Figure 14.1.1–4 illustrates the coupling strength with an analogy in the frequency domain. Consider a lumped parameter dynamic system with a coupling impedance directly related to a response frequency
. In a staggered solution approach each domain is solved by temporarily ignoring the coupling terms represented by the gray spring and dashpot in Figure 14.1.1–4. When the response frequency and coupling impedance are low, a staggered approach will likely provide adequate solution accuracy and performance. However, when the response frequency is high, such that the coupling impedance is relatively large compared to the structure or fluid, you may encounter solution stability issues with the staggered approach. The strength of the physics coupling can generally be greater in the coupling of Abaqus/Standard to Abaqus/Explicit using the co-simulation technique.
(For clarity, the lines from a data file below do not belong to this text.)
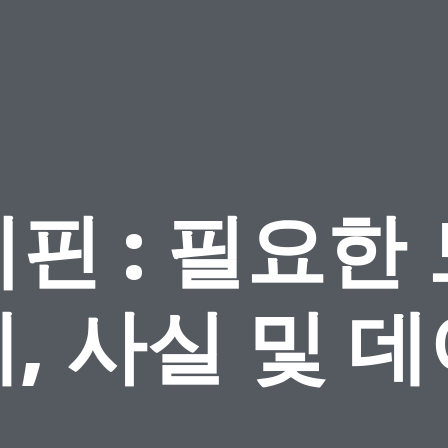
핀 : 필요한
, 사실 및 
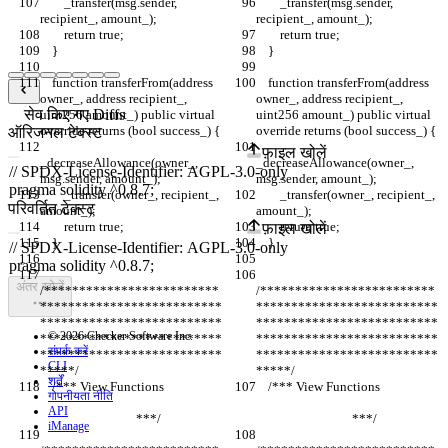
        _transfer(msg.sender, 
        _transfer(msg.sender, 
recipient_, amount_);
recipient_, amount_);
        return true;
        return true;
    }
    }
    function transferFrom(address 
    function transferFrom(address 
owner_, address recipient_, 
owner_, address recipient_, 
सेव किए गए Diffs
uint256 amount_) public virtual 
uint256 amount_) public virtual 
override returns (bool success_) {
override returns (bool success_) {
ऑरिजनल टेक्स्ट
फ़ाइल खोलें
_decreaseAllowance(owner_, 
_decreaseAllowance(owner_, 
msg.sender, amount_);
msg.sender, amount_);
        _transfer(owner_, recipient_, 
        _transfer(owner_, recipient_, 
परिवर्तित टेक्स्ट
amount_);
amount_);
        return true;
        return true;
फ़ाइल खोलें
    }
    }
अंतर खोजें
/*************************
/*************************
**************************
**************************
**************************
**************************
© 2026 Checker Software Inc.
**************************
**************************
संपर्क करें
**************************
**************************
CLI
*****/
*****/
शर्तें
    /*** View Functions                    
    /*** View Functions                    
गोपनीयता नीति
API
                                ***/
                                ***/
iManage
Through communication of “right-hand-side” and “left-hand-side” terms, Abaqus/Standard to Abaqus/Explicit co-simulation provides a robust interface solution across a wide range of problem parameters. In many cases you can choose to have Abaqus/Standard and Abaqus/Explicit each advance their solutions according to their own automatic time incrementation scheme without adversely affecting the interface solution stability.
Performing a multidisciplinary analysis using the co-simulation technique involves the following steps:
Preparing the Abaqus analysis for co-simulation (see “Preparing an Abaqus analysis for co-simulation,” Section 14.1.2).
For Abaqus/Standard to Abaqus/Explicit co-simulation, see “Performing an Abaqus/Standard to Abaqus/Explicit co-simulation,” Section 14.1.3.
For co-simulation using MpCCI or coupling Abaqus and AcuSolve, see “Performing a co-simulation using MpCCI or coupling Abaqus and AcuSolve,” Section 14.1.4.
Preparing the third-party analysis program for co-simulation:
For fluid-structure interaction simulations, see the Abaqus User's Guide for Multiphysics Simulation Using Abaqus and MpCCI and the Abaqus User's Guide for Fluid-Structure Interaction Using Abaqus and AcuSolve.
For crash safety simulations, see the Abaqus User's Guide for Crash Safety Simulation Using Abaqus/Explicit and MADYMO.
For the latest support information and useful tips on running FSI simulations and crash safety simulations, refer to the Answers available in the SIMULIA Online Support System (SOSS), which is accessible through the My Support section of www.simulia.com. The following documents are available in the SIMULIA Online Support System:
The Abaqus User's Guide for Multiphysics Simulation Using Abaqus and MpCCI is available from Answer 2420.
The Abaqus User's Guide for Fluid-Structure Interaction Using Abaqus and AcuSolve is available from Answer 3253.
The Abaqus User's Guide for Crash Safety Simulation Using Abaqus/Explicit and MADYMO is available from Answer 2721.